ボクの“うつ”体験 ⑥ ~ 気持ちに寄り添うことで

職場に復帰したわたし

相性がよかった新しい仕事

3月末に職場に復帰したわたしは、4月になり役職からはずれ、仕事の内容も変わった。

前の仕事に戻ってもらうための力をためる期間として、この1年間は新しい仕事をがんばってほしい、と職場の上司に言われた。

他の仕事と同じように責任のある仕事には違いないが、1つのことに特化されたこの仕事は、「とことん追求型でしょう」のわたしと相性あいしょうのいい仕事だった。

いい仕事と出会い、無事退職

また、職場全体の仕事の方は、時間をかけてていねいにできる仕事だったため、ストレスをあまり感じないで仕事ができた。

心療内科への通院も続けていたわたしだが、これらの仕事を始めてから、「気分が悪くなったときに飲む薬」を使用することもほとんどなくなった。

1年後、職場の上司に対して、次年度の仕事にこれらの仕事を希望した。

わたしの体のことを考え、判断してくださった結果だと思うが、この後3年間わたしは、これらの仕事を続けさせていただき、無事退職することができた。

この病気を体験して

今も通院中

さて、わたしは、退職後も、心療内科への通院を続けている。

年齢とともに、薬に、血圧を安定させる薬が加わったが、「うつ状態」の改善に関する薬の分量は大きく減った。

精神的なダメージを受けるような出来事に出くわしたときは、当然気分が落ち込むこともあった。

そんなときは、「これ以上考え込むと、前のように自分で自分を苦しめることになるぞ」と自分に言い聞かせることで、体調を崩すことも少なくなった。

病院 ― 信頼できる場所

発病、入院、自宅療養などの経験により、かなり、自分の気持ちをコントロールできるようになったと思う。

それは、わたしにとって、病院が信頼できる場所だったことが大きい。

気分が悪く、病院にやっとの思いで行ったのに、診察を受けるまでの間、待合室で眠っていて、名前を呼ばれたことに気づかないこともあった。

それぐらい病院は安心できる場所であった。

「うつ状態」の人と接するとき

職場に復帰したとき、「今回の病気は、わたしが、自分で勝手にころんだような病気です。みなさんは、今まで通り普通にわたしと付き合ってください」と言った。

わたしへの接し方が難しいだろうと思い、自分からそう言った。

「まるでれ物にさわるように接する必要もありません。根性をきたえ直してやると厳しくする必要もありません」とわたしが付け加えると、みんな笑って、わたしの復帰を受け入れてくれた。

ある日、突然仕事を休み、こんな形で復帰する自分自身のことを「身勝手」と思われても仕方がない。

今、自分にできることは、自分の体調と相談しながら、再びまわりに迷惑をかけないよう仕事を続けることだと割り切って考えた。

(データの抜粋)
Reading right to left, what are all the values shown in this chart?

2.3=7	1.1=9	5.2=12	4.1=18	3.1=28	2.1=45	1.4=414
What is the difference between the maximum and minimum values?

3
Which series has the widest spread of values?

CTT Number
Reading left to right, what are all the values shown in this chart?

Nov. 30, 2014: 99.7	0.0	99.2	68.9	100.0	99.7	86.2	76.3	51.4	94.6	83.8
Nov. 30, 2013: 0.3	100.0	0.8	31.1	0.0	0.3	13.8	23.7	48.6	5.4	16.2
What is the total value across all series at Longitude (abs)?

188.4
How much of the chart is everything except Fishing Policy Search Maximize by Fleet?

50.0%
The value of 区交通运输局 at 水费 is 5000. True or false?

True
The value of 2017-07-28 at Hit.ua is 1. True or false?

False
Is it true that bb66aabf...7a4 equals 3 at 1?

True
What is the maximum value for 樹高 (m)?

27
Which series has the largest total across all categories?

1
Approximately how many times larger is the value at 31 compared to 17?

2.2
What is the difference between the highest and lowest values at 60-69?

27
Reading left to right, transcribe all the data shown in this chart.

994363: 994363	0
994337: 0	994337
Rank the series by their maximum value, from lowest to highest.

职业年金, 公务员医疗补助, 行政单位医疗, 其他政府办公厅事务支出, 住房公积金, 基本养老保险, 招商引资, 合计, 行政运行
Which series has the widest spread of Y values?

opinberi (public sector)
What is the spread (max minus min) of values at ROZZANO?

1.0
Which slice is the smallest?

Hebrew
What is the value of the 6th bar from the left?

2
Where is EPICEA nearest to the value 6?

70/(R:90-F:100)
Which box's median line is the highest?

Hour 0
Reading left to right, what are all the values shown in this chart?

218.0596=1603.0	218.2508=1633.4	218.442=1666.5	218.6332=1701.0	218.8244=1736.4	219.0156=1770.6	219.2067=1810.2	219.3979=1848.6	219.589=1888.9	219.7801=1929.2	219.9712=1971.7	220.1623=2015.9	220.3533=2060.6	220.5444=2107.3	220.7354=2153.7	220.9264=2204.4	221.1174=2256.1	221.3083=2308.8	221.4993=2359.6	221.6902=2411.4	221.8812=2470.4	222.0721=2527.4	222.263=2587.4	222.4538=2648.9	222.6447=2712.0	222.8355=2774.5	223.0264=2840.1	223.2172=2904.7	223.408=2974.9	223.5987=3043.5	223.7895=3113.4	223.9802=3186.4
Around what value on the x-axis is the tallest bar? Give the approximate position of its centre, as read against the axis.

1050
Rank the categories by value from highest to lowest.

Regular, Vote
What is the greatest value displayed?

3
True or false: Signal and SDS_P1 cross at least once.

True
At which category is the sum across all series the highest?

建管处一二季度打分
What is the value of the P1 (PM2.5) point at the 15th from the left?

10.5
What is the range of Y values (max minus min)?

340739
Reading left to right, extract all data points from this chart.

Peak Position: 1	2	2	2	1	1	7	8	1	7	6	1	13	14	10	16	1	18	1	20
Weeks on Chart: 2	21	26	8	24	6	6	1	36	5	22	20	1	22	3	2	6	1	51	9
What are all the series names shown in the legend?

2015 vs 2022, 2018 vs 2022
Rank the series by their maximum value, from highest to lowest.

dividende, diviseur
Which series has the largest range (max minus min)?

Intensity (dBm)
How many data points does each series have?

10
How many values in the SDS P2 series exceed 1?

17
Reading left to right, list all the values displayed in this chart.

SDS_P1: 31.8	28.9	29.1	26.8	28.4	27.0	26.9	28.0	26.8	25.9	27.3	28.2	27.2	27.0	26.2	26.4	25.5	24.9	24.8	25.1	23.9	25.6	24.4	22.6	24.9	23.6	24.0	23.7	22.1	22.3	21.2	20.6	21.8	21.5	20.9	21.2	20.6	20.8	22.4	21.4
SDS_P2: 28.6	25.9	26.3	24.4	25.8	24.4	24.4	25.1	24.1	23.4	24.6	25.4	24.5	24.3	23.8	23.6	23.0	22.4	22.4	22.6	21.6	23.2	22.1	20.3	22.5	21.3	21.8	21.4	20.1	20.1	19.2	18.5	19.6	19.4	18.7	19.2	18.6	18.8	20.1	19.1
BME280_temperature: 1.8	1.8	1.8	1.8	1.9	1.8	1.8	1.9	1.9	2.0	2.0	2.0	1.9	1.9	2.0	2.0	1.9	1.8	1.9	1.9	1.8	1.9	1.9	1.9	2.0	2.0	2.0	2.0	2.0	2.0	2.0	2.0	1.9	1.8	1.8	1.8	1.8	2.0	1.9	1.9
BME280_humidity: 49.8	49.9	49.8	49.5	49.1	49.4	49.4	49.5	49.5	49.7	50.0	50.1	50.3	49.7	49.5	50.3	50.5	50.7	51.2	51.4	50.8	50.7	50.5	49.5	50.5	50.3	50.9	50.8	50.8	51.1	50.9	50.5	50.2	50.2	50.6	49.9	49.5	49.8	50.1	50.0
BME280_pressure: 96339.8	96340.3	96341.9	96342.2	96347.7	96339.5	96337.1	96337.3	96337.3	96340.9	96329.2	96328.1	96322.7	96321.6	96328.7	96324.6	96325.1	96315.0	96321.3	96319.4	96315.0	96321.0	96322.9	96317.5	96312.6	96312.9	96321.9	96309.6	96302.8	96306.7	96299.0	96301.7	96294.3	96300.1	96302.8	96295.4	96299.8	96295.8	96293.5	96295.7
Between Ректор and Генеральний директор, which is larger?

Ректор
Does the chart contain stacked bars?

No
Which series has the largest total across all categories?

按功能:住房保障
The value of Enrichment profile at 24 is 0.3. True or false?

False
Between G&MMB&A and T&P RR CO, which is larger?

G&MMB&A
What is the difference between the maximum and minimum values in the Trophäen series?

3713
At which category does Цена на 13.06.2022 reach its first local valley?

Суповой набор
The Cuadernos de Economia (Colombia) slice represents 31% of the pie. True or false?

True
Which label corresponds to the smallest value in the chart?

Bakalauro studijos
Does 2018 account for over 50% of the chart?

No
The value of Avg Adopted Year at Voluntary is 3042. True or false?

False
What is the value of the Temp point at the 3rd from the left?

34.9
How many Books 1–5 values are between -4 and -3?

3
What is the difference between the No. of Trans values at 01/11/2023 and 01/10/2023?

> _課題について_
うつ体験の文章の続きを、最後の文の後から書きなさい。 エントリーは、うつ体験の文章とは別の資料である。

> _課題の結果_
自然なふるまい

わたしの場合は、恵まれていた方かもしれない。

もし、同じような病気で悩んでいる人がいたら、自然に接してほしいと思っている。

わたしは、「元気に見えるときは一緒に楽しんでくれればいいし、落ち込んでいるときはそっとしておいてくれればいい」と思っていた。

一見、わがままに見えるわたしの思いに対して、同僚が「自然にふるまってくれている」と感じたとき、わたしは、本当にありがたいなあと思っていた。

「うつ」という病気との付き合い

世間の見方もかわってきた

今は冬、1年で1番体調不良を起こしやすい季節だ。

「冬」=「寒さで自分の体を苦しめる季節」とインプットされているため、どうしても苦手意識がある。

だから、春になると、そこから解放されて、ふわっとした気持ちになる。

「うつ状態」と言われて20数年。

この病気は、誰もがかかり得る病気だと認知され、病気に対する世間の見方も変わってきた。

病気になった人へは

家族や知人に「うつ状態」だと思われる人がいたら、まず、その人の気持ちに寄り添ってほしいと思う。

自分の体験だが、「今の自分がそのまま受け入れられている」と感じると、自分の気持ちがずいぶん楽になった。

それは、どんな励ましの言葉よりもありがたいものだった。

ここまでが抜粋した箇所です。